Mr. Packer is the majority shareholder in CMH with 50 per cent while billionaire Kerry Stokes’ Seven Group Holdings has a 24 per cent stake.

CMH is the last media asset Mr. Packer inherited from his father Kerry Packer and a sale would effectively end the Packer family’s interest in the Australian media sector. The rest of the family’s TV and publishing empire - including Nine Entertainment, which was acquired by private equity group CVC Capital Partners for $4.5-billion just before financial crisis - has been sold, with Mr. Packer retaining a personal 10 per cent holding in broadcaster Ten Network.

Mr. Packer has reinvested the proceeds into his gaming businesses, which include Crown Ltd., operator of casinos in Melbourne and Perth, and Melco Crown Entertainment, a venture with Hong Kong businessman Lawrence Ho that owns one of the six highly sought-after licenses to develop and run casinos in Macau.

News Corp. is keen to expand in pay-TV assets, and Chase Carey, chief operating officer, has made clear the company is looking at businesses where it has only a partial stake to see if it can gain full control or whether it should sell its investment.

The bid for CMH, pitched at $3.50 a share, a 14 per cent premium to Tuesday’s closing price and which analysts described as well timed, comes as Mr.
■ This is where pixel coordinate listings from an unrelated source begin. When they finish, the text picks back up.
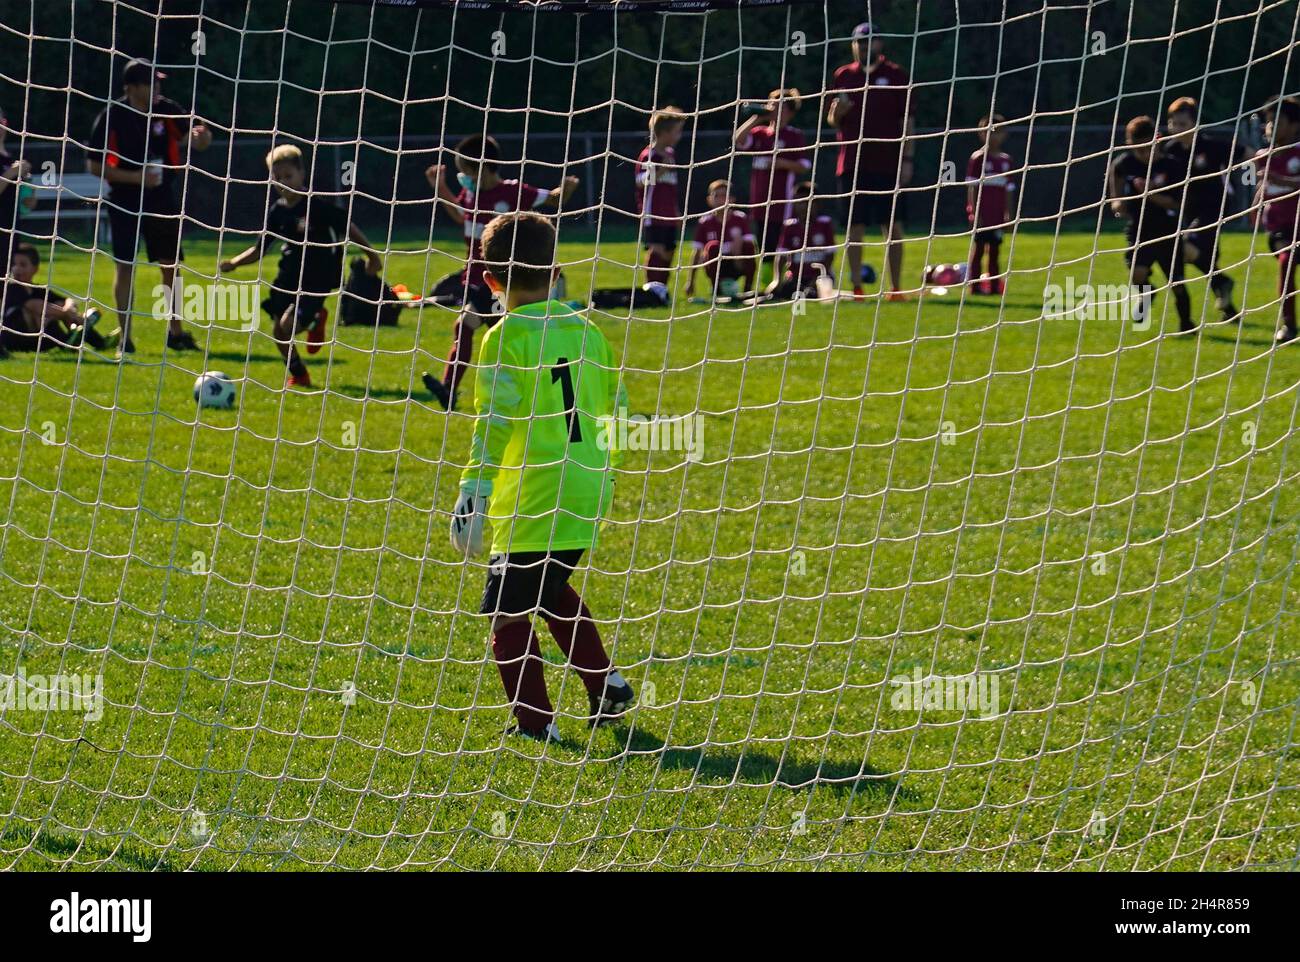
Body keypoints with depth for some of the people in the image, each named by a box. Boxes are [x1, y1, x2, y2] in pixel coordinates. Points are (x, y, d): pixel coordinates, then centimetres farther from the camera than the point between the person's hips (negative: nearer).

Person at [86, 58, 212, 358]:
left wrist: (200, 136, -30)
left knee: (171, 265, 9)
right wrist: (136, 178, -19)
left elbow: (200, 139, -5)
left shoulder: (167, 110, -4)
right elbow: (94, 165, -10)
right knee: (125, 267, -5)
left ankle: (176, 331, 23)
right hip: (125, 203, -3)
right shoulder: (112, 116, -13)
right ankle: (124, 338, 3)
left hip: (163, 200, 3)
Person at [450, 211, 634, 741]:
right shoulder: (584, 329, 8)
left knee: (507, 610, 1)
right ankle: (605, 686, 24)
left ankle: (534, 722, -1)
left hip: (534, 499, -7)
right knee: (551, 589, 28)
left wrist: (473, 487, -19)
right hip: (588, 491, 7)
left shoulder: (506, 337, -10)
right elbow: (617, 403, 16)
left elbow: (495, 420, -18)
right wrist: (608, 461, 32)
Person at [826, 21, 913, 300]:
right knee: (855, 227, 2)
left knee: (892, 226, -1)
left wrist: (907, 159, -5)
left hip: (889, 165, -2)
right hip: (853, 165, 2)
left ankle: (896, 287, 3)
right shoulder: (843, 76, 10)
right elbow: (832, 121, 14)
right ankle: (856, 288, 6)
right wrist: (837, 113, -10)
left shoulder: (896, 75, 3)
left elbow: (907, 121, 2)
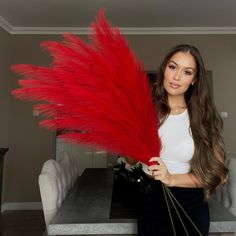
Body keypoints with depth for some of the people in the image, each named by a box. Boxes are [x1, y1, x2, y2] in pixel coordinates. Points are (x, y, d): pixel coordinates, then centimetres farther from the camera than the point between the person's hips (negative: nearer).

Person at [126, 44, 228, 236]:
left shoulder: (203, 117, -9)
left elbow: (218, 173, -13)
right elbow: (131, 161, -2)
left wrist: (172, 179, -24)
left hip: (190, 203, 0)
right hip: (151, 199, 1)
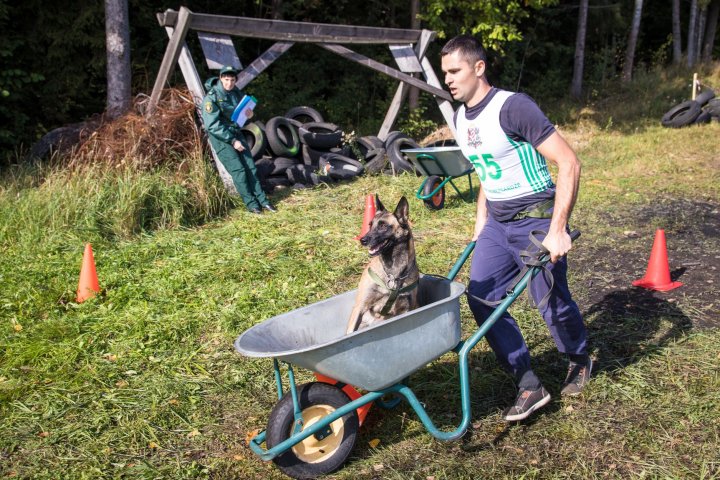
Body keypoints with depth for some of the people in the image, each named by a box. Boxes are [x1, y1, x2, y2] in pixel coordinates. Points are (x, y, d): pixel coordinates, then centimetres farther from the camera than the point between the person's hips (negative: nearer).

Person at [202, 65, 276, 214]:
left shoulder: (236, 92, 2)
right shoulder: (211, 97, -19)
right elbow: (212, 126, -22)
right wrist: (232, 141, -22)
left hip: (236, 133, 6)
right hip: (220, 137, -6)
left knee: (250, 167, 2)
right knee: (238, 170, -11)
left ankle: (262, 200, 9)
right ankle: (251, 204, -3)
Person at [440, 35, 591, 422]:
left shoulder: (512, 107, -19)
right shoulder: (460, 118, 6)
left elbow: (568, 164, -22)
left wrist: (557, 230, -24)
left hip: (536, 220, -7)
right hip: (497, 224, 8)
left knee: (553, 302, 4)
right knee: (481, 298, -2)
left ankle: (579, 361, 37)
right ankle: (529, 387, 9)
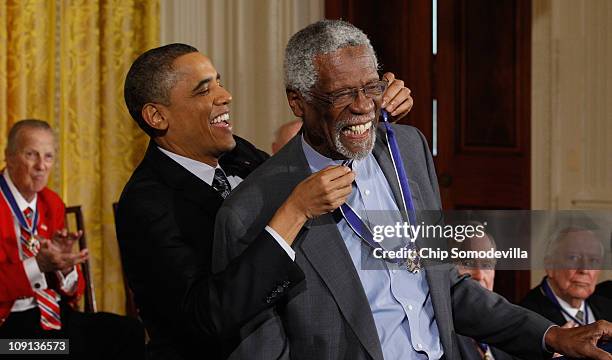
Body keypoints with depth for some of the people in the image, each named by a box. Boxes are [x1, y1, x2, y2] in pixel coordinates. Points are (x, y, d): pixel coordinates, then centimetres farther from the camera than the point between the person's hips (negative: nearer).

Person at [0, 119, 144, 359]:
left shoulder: (52, 203, 13)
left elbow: (74, 290, 13)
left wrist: (64, 263, -9)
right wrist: (38, 265, -27)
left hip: (55, 313, 7)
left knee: (130, 332, -14)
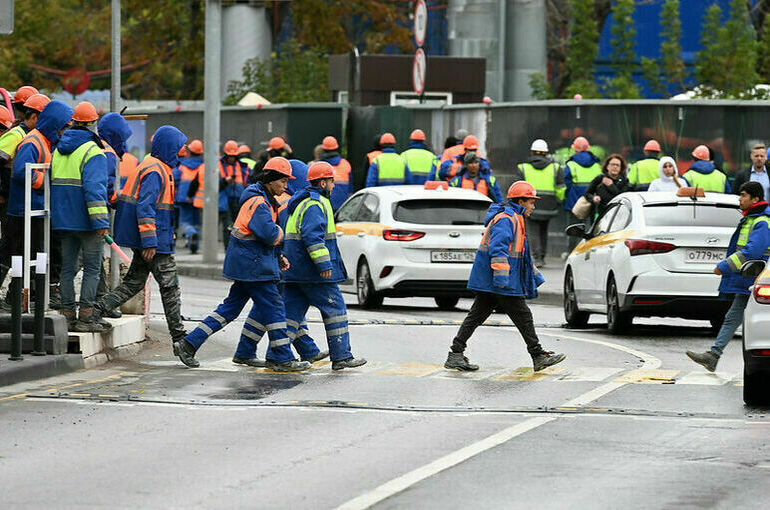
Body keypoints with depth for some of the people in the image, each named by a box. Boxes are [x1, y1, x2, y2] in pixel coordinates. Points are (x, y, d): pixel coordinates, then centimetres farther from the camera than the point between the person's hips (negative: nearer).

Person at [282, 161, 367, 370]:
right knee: (335, 308, -2)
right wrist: (324, 264, -26)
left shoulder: (301, 202, 19)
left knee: (293, 310, 6)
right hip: (312, 272, -10)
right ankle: (341, 357, -2)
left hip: (294, 270, 10)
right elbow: (312, 236, -25)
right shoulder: (315, 204, -14)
Packer looks to reach an agreement with Echo Entertainment, a rival Australian gaming group valued at almost $3-billion.

He wants to use Echo’s exclusive casino license for New South Wales to build a $1-billion six-star hotel and casino in Sydney to attract high-rollers from Asia - in particular, China.

But Mr. Packer faces a potential challenge from cash-rich Malaysian gaming group Genting, which has amassed a 10 per cent holding in Echo, matching Mr. Packer’s stake. Analysts believe Genting could be set to make a takeover offer, which Mr. Packer would struggle to match.
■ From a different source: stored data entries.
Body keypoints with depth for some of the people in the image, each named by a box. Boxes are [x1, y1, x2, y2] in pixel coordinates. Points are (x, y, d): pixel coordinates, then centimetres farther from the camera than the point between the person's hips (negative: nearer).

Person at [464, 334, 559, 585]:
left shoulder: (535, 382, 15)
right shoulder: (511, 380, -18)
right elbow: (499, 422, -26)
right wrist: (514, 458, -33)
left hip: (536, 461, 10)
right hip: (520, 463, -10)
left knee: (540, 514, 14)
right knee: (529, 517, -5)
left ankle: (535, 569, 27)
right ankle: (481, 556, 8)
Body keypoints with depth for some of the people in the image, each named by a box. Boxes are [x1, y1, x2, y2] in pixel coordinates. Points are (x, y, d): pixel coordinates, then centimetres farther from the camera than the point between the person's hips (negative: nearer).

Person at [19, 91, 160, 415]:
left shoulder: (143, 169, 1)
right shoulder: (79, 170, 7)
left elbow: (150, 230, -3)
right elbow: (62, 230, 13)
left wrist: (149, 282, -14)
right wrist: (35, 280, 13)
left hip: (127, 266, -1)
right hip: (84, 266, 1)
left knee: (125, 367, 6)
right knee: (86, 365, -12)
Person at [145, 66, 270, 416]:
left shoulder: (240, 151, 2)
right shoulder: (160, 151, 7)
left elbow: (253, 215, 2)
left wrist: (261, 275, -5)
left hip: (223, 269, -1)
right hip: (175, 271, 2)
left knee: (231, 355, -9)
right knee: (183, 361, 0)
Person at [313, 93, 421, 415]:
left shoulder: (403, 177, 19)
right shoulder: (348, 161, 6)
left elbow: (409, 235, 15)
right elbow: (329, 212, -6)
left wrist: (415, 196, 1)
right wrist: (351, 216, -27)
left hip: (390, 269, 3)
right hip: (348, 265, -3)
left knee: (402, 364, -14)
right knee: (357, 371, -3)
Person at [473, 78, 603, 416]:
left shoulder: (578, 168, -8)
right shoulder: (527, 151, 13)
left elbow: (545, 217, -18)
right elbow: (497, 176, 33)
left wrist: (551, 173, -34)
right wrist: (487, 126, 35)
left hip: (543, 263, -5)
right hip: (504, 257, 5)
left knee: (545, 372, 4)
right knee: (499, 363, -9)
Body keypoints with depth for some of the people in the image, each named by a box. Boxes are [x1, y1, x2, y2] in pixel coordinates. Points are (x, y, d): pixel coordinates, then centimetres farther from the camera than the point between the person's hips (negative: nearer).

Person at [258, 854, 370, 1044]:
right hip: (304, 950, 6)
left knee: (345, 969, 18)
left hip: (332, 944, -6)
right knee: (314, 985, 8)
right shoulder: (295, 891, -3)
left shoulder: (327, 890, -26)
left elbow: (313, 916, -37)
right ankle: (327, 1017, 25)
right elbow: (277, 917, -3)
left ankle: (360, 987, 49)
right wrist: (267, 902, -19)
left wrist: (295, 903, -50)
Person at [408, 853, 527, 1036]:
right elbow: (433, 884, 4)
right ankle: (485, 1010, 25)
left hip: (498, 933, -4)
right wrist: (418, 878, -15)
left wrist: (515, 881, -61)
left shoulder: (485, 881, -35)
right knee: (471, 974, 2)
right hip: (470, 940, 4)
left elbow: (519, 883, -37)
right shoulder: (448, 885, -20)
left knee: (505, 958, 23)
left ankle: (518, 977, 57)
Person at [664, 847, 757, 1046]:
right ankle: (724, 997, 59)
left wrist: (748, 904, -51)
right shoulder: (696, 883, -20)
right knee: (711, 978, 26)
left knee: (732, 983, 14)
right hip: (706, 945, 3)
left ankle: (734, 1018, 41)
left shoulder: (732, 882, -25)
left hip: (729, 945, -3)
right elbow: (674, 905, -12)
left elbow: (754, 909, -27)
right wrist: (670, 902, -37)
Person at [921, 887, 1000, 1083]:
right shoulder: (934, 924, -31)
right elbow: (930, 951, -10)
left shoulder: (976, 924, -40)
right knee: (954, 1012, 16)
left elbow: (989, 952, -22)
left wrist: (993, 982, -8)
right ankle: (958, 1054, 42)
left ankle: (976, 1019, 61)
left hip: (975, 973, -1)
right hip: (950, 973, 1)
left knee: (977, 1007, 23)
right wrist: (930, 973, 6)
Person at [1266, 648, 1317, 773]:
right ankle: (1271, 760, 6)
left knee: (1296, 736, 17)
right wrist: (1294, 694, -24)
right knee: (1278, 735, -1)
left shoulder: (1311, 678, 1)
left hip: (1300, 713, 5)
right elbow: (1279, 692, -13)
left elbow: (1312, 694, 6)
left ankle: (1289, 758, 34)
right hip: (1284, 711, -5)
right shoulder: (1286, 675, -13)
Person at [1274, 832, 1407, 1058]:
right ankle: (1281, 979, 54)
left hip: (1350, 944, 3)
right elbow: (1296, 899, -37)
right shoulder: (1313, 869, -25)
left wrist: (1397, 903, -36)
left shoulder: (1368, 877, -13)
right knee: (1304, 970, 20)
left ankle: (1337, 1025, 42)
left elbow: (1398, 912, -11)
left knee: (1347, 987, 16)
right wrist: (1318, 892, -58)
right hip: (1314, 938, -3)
“The fact Mr. Packer is a seller of CMH at $3.50, when previously newspaper articles suggested he wanted $4, suggests he wants cash and he wants cash quickly,” says Derek Francis at investment bank Moelis & Co. “Why? So if Genting bids for Echo, Packer has the ability to counterbid.”
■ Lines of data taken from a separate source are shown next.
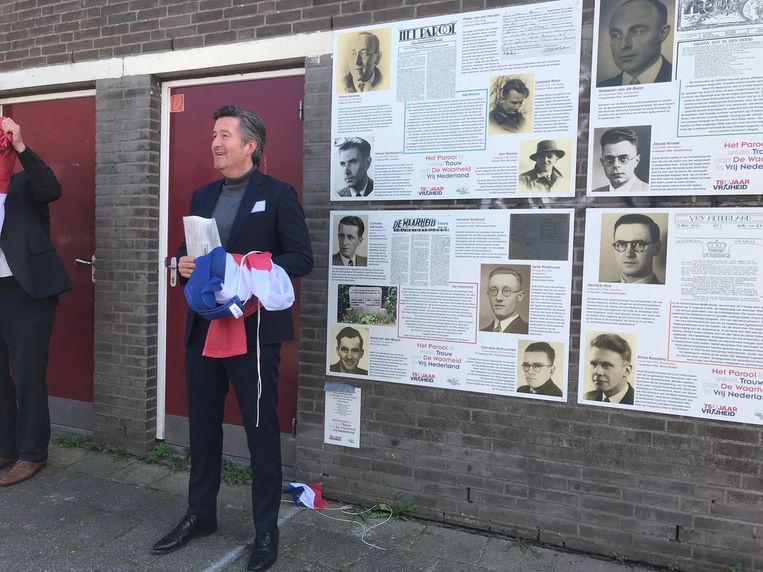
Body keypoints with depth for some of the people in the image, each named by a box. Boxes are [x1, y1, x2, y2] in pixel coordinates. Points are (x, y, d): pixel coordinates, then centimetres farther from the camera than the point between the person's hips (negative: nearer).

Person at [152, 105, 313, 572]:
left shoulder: (278, 194, -5)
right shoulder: (203, 196, 14)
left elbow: (302, 258, -10)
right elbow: (187, 250, 19)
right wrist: (183, 263, -4)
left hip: (254, 329, -6)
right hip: (203, 327, 6)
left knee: (261, 430, 4)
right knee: (203, 425, 16)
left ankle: (267, 530, 20)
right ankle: (201, 513, 36)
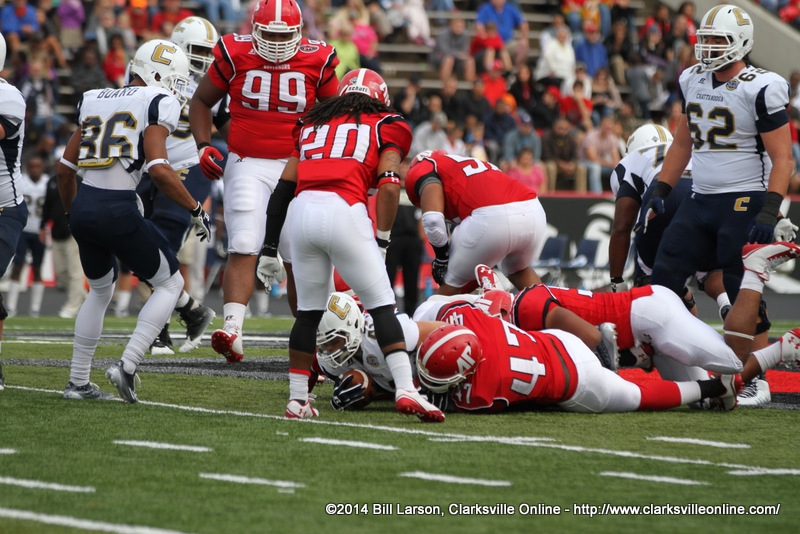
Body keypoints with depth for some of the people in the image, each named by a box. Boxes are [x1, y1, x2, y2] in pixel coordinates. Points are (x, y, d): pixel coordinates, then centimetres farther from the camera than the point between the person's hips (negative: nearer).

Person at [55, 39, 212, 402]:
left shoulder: (95, 101, 16)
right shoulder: (158, 103, -3)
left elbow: (65, 167, 18)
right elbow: (158, 169, -15)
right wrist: (196, 209, -6)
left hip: (83, 207, 7)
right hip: (118, 211, -7)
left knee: (100, 290, 28)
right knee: (170, 284, 12)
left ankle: (77, 382, 27)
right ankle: (127, 365, -3)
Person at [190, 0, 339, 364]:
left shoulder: (317, 61, -1)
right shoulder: (234, 56, -4)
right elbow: (201, 101, 10)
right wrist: (204, 146, -2)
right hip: (247, 166, -1)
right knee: (243, 249, -15)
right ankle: (232, 332, -26)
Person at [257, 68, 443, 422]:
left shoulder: (312, 124, 29)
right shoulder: (386, 127, 19)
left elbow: (284, 188, 22)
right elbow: (388, 185, 2)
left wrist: (269, 248, 23)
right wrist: (381, 242, 4)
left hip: (301, 211, 4)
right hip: (344, 211, -4)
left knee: (309, 311, 16)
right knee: (381, 306, 3)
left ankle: (298, 399, 18)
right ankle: (405, 389, -9)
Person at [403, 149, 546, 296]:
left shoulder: (421, 170, 15)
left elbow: (433, 219, -5)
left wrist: (441, 258, 12)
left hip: (490, 218, -7)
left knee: (450, 283, 16)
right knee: (518, 270, 38)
Mr Packer is trying to position himself to tap into what is fast becoming Australia’s most valuable source of tourists: China. In the past year the number of visitors from China has risen 17 per cent, according to the Australian Bureau for Statistics. Analysts expect the number of Chinese tourists to exceed 600,000 this year, up from just 156,000 a decade ago.

“The strategic attraction of Echo is it provides a set of attractive monopoly casinos for high roller Asia-based tourists in Sydney and Queensland”, says Mr Francis. “Whoever buys Echo, Genting or Crown, gets a positive network effect from adding to its casino network, whist also weakening its competitor.”

Genting, which runs casinos in Malaysia, South Korea, Australian and Singapore, is sitting on a significant cash pile, having raised $2.5-billion via bond issues earlier this year.

Analysts say the company will face pressure to deploy that cash relatively soon. But apart from Echo, which recently revised earnings guidance and launched a $450-million rights issue to strengthen its balance sheet, there are no obvious casino acquisitions. Other “frontier” countries with gaming potential, like India and Japan, have yet to licence foreign operators.

Genting has built its Asian casino empire by developing greenfield sites such as the highly profitable Resorts World Sentosa in Singapore so an acquisition of an existing business would be unusual. But it does have a huge database of customers that could be deployed to lure more Asian gamblers to Australia.

David Green, principal of Newpage Consulting in Macau, says there is no sign Genting and Crown are working together to carve up Echo, which also owns casinos in Queensland.

But it would make sense for Crown, if it bids for Echo, to sell Echo’s Queensland properties to Genting. Crown only wants the Sydney licence, Mr Green says, but Genting may want a foothold in Australia.

“Genting is a regional operator with experience operating smaller properties, which Crown doesn’t have. Some of the Queensland properties are small, and wouldn’t appeal to Crown,” he says.

Analysts say they did not expect News Corp’s offer to encounter any regulatory issues but said it could face opposition from Mr. Stokes, who might hold out for more than $3.50 a share.

Shares in CMH rose 9.7 per cent to $3.38 on Wednesday.